# Simple Dashboard

In [13]:
from utils import plotting
from pathlib import Path

# Path to folder with metrics
metrics_dir = Path("metrics")

# Usage
metrics = plotting.load_all_metrics(metrics_dir, pattern="*_last.json")
plotting.plot_metrics_grid(metrics)


Quick observations:
- Run 1 – overfit, train and validation performance diverge
- Run 2-4 – stable training, both train and validation improve 

# Best Model Comparison

In [19]:
import polars as pl

# Load metrics
best_metrics = plotting.load_all_metrics(metrics_dir, pattern="*_best.json")
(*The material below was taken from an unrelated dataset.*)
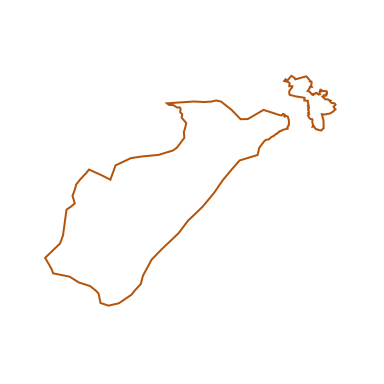 Ilorin East, Kwara, Nigeria (Mercator projection), rotated 171°
{"feature_id": "59680162B49050440888294", "entity_name": "Ilorin East", "entity_type": "district", "adm_level": 2, "iso_a3": "NGA", "parent_name": "Nigeria", "parent_adm1": "Kwara", "projection": "mercator", "projection_center": [4.629, 8.608], "detail": "fine", "context": "isolated", "style": "outline", "palette": "amber", "viewbox_px": 384, "rotation_deg": 171, "n_neighbors": 0, "source": "geoboundaries", "source_scale": "gbopen_adm2", "svg_char_len": 4231}
<svg xmlns="http://www.w3.org/2000/svg" viewBox="0 0 384 384"><g transform="rotate(171 192 192)"><path d="M202.8,283.5L201.2,281.7L198.4,281.0L197.6,281.4L195.0,279.1L193.1,277.6L191.0,277.6L190.2,276.0L191.2,272.7L189.5,270.3L190.6,267.1L186.9,261.0L188.4,257.1L190.7,252.4L191.1,246.7L199.9,238.2L204.2,236.0L219.1,233.9L235.7,234.9L247.0,235.0L263.3,230.3L270.7,216.9L278.1,222.3L290.2,230.3L292.6,228.2L293.3,227.5L293.5,227.1L294.1,226.7L294.7,226.4L296.8,224.8L298.2,223.6L300.1,222.2L303.7,218.9L304.9,217.8L305.2,217.5L305.5,217.1L305.7,216.7L305.8,216.0L308.7,210.2L310.6,207.1L309.6,199.1L313.4,196.7L318.7,194.2L326.2,169.3L330.4,161.8L347.4,149.9L344.9,143.6L344.3,142.1L342.7,137.6L341.9,133.4L326.1,127.5L318.0,120.4L307.5,115.1L302.8,110.1L300.2,106.4L299.7,96.7L292.2,92.8L285.4,93.3L281.8,93.5L274.1,97.1L267.9,100.0L263.6,103.9L256.9,109.2L253.6,116.9L248.8,123.2L245.8,127.1L242.6,131.4L231.2,140.0L211.6,153.5L202.1,162.7L200.7,164.1L189.7,171.7L184.0,175.7L170.2,187.8L164.4,194.0L159.7,198.9L148.7,208.5L141.5,214.5L140.1,215.7L121.4,218.3L118.7,225.1L113.2,230.4L111.1,231.9L107.8,232.0L105.6,233.5L103.7,234.3L101.7,234.9L100.9,235.7L99.8,236.2L98.7,236.3L98.3,237.0L97.5,237.2L96.7,237.6L96.3,238.2L95.4,238.4L94.6,238.3L94.0,238.6L93.0,239.1L91.2,239.3L89.7,239.4L87.6,239.6L87.7,241.1L86.8,241.7L86.5,242.6L86.0,242.7L85.5,244.8L85.1,247.6L85.4,250.0L85.6,251.5L86.6,252.0L87.6,252.7L88.5,251.9L89.0,252.3L88.6,254.1L89.8,254.9L91.4,253.6L93.1,254.1L108.5,261.9L125.5,255.3L132.6,256.3L140.2,267.1L149.2,276.8L153.8,278.6L158.8,278.3L165.7,278.9L176.0,281.1L202.8,283.5ZM48.5,272.7L49.1,273.0L49.3,272.8L49.7,272.3L49.9,271.9L50.1,271.5L50.4,270.4L50.5,269.8L50.6,269.5L50.6,269.2L50.3,268.5L50.6,268.5L50.9,268.4L51.3,268.5L51.9,268.5L52.1,268.8L52.2,269.0L52.5,269.2L52.9,269.7L53.4,270.4L53.8,270.4L54.3,270.3L55.0,270.1L55.4,269.7L55.6,269.4L55.8,269.5L56.1,269.9L56.4,269.9L56.9,269.9L57.3,269.9L57.4,269.0L58.1,269.4L58.5,269.8L59.1,271.1L59.4,271.5L59.8,272.1L60.4,272.8L62.0,273.7L60.8,274.7L60.3,275.3L59.7,276.0L59.4,276.6L59.2,277.4L57.2,277.1L57.7,278.9L56.9,280.3L56.8,281.0L56.8,282.4L57.7,282.6L58.4,282.8L58.2,283.7L58.5,284.4L60.2,287.2L61.0,288.3L64.1,288.0L72.3,287.1L72.6,287.7L72.8,288.6L73.1,288.7L73.6,289.4L74.7,290.3L75.7,291.2L78.3,289.0L79.3,288.1L80.5,287.1L81.2,287.9L81.9,288.7L82.9,287.8L83.2,287.6L83.6,287.2L83.0,286.9L81.3,286.4L81.3,286.2L79.6,285.5L78.6,284.4L78.6,283.7L78.8,283.2L79.2,282.3L79.4,281.3L76.3,280.8L76.5,280.0L78.4,278.2L79.8,276.9L80.4,275.5L80.5,273.1L80.2,272.6L78.7,272.0L76.5,271.1L74.9,270.3L69.9,268.7L67.5,267.9L66.1,267.4L66.8,264.9L66.1,264.7L63.3,263.9L63.6,262.9L63.3,262.4L63.5,260.3L63.3,259.9L63.2,259.5L63.5,259.4L63.8,259.7L64.0,259.5L63.8,259.0L63.5,258.3L64.0,257.9L64.1,257.4L63.4,257.2L63.3,256.5L63.9,256.0L64.3,255.5L64.5,255.0L64.5,254.5L64.1,254.3L64.1,253.5L64.0,252.8L64.1,252.3L64.3,252.1L64.9,252.0L64.8,251.1L64.2,250.9L64.1,250.5L64.9,250.1L65.5,249.3L65.0,248.3L64.7,247.3L64.2,246.2L63.1,245.4L62.3,245.4L62.0,245.2L61.7,244.5L62.3,242.0L62.1,240.8L62.1,240.0L61.8,238.9L62.5,238.3L62.8,237.6L61.2,237.6L61.0,237.2L60.4,235.5L59.5,234.5L58.2,234.2L57.3,233.3L55.9,233.1L54.9,232.5L52.0,234.4L51.7,236.7L51.3,239.2L51.1,240.6L51.0,241.9L51.1,243.2L51.2,244.5L51.3,246.2L51.6,248.5L50.6,248.2L49.6,248.0L48.8,247.8L47.5,247.7L46.7,248.0L45.9,248.0L45.1,247.9L43.2,248.0L40.4,249.2L37.3,251.2L37.9,252.1L38.3,252.4L38.4,252.7L38.5,253.5L38.8,254.2L36.6,255.7L37.0,256.6L37.1,257.0L37.6,257.4L38.2,257.6L39.0,257.8L39.9,258.1L40.3,258.2L40.6,258.4L41.0,259.2L41.8,260.2L41.7,260.4L41.0,260.7L41.2,260.9L42.2,261.4L42.9,261.9L43.7,262.3L43.9,262.4L44.2,262.3L45.2,262.6L45.7,262.7L46.1,262.8L46.2,263.3L46.6,263.8L46.9,264.3L47.2,264.5L47.7,265.1L47.9,265.4L48.1,265.7L48.2,265.8L47.8,266.0L47.2,266.4L46.9,266.8L46.7,266.9L46.4,266.2L45.9,266.3L45.3,266.3L44.8,266.3L44.5,266.3L44.5,266.6L44.5,266.9L44.5,267.2L44.5,267.4L43.7,267.3L43.5,267.6L43.3,268.1L43.3,268.3L43.3,268.6L43.1,268.6L43.1,268.8L43.3,268.8L43.2,269.1L43.2,269.4L43.2,269.7L43.2,270.1L43.3,270.5L43.6,270.6L45.0,270.9L46.3,271.2L46.9,271.2L47.4,271.6L48.0,271.9L48.4,271.5L48.5,272.0L48.5,272.7Z" fill="none" stroke="#b45309" stroke-width="2"/></g></svg>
# Flatten metrics using list comprehension
rows = [
    {
        "run_name": m["run_name"],
        "train_loss": m["train_loss"][0] if m.get("train_loss") else None,
        "val_loss": m["val_loss"][0] if m.get("val_loss") else None,
        "train_accuracy": m["train_accuracy"][0] if m.get("train_accuracy") else None,
        "val_accuracy": m["val_accuracy"][0] if m.get("val_accuracy") else None,
        "train_time": m.get("train_time"),
        "epochs": m.get("epoch", m.get("epochs")),
    }
    for m in best_metrics
]

# Create Polars DataFrame
df = pl.DataFrame(rows)
df_rounded = df.with_columns([pl.col(pl.Float64).exclude("epochs").round(2)])
# Rank by validation accuracy (descending)
df_ranked = df_rounded.sort("val_accuracy", descending=True)
print(df_ranked)

# print the best run name
print(f"Best run: {df_ranked[0, 'run_name']}")

# Optionally, save
# df_ranked.write_csv("ranked_best_metrics.csv")


shape: (4, 7)
┌────────────────────┬────────────┬──────────┬────────────────┬──────────────┬────────────┬────────┐
│ run_name           ┆ train_loss ┆ val_loss ┆ train_accuracy ┆ val_accuracy ┆ train_time ┆ epochs │
│ ---                ┆ ---        ┆ ---      ┆ ---            ┆ ---          ┆ ---        ┆ ---    │
│ str                ┆ f64        ┆ f64      ┆ f64            ┆ f64          ┆ f64        ┆ i64    │
╞════════════════════╪════════════╪══════════╪════════════════╪══════════════╪════════════╪════════╡
│ TinyVGG_run_3_0929 ┆ 0.45       ┆ 0.57     ┆ 0.84           ┆ 0.81         ┆ 671.11     ┆ 20     │
│ 0127_best          ┆            ┆          ┆                ┆              ┆            ┆        │
│ TinyVGG_run_4_0929 ┆ 0.71       ┆ 0.6      ┆ 0.75           ┆ 0.79         ┆ 670.73     ┆ 19     │
│ 0140_best          ┆            ┆          ┆                ┆              ┆            ┆        │
│ TinyVGG_run_2_0929 ┆ 0.6        ┆ 0.66     ┆ 0.79           ┆ 0.77         

Runs 3 and 4 show the most promise:
- Run 3: Best performance, stable training, early stopping not triggered. Likely to improve further with continued training.
- Run 4: Second-best performance, stable training, early stopping triggered (just). Has the most regularization, so relaxing early stopping and training longer might yield good results. Small models can struggle with heavy regularization due to limited capacity, so might not beat Run 3 configuration.

We will choose Run 3 best model to evaluate on the testing set in `final_results.ipynb`.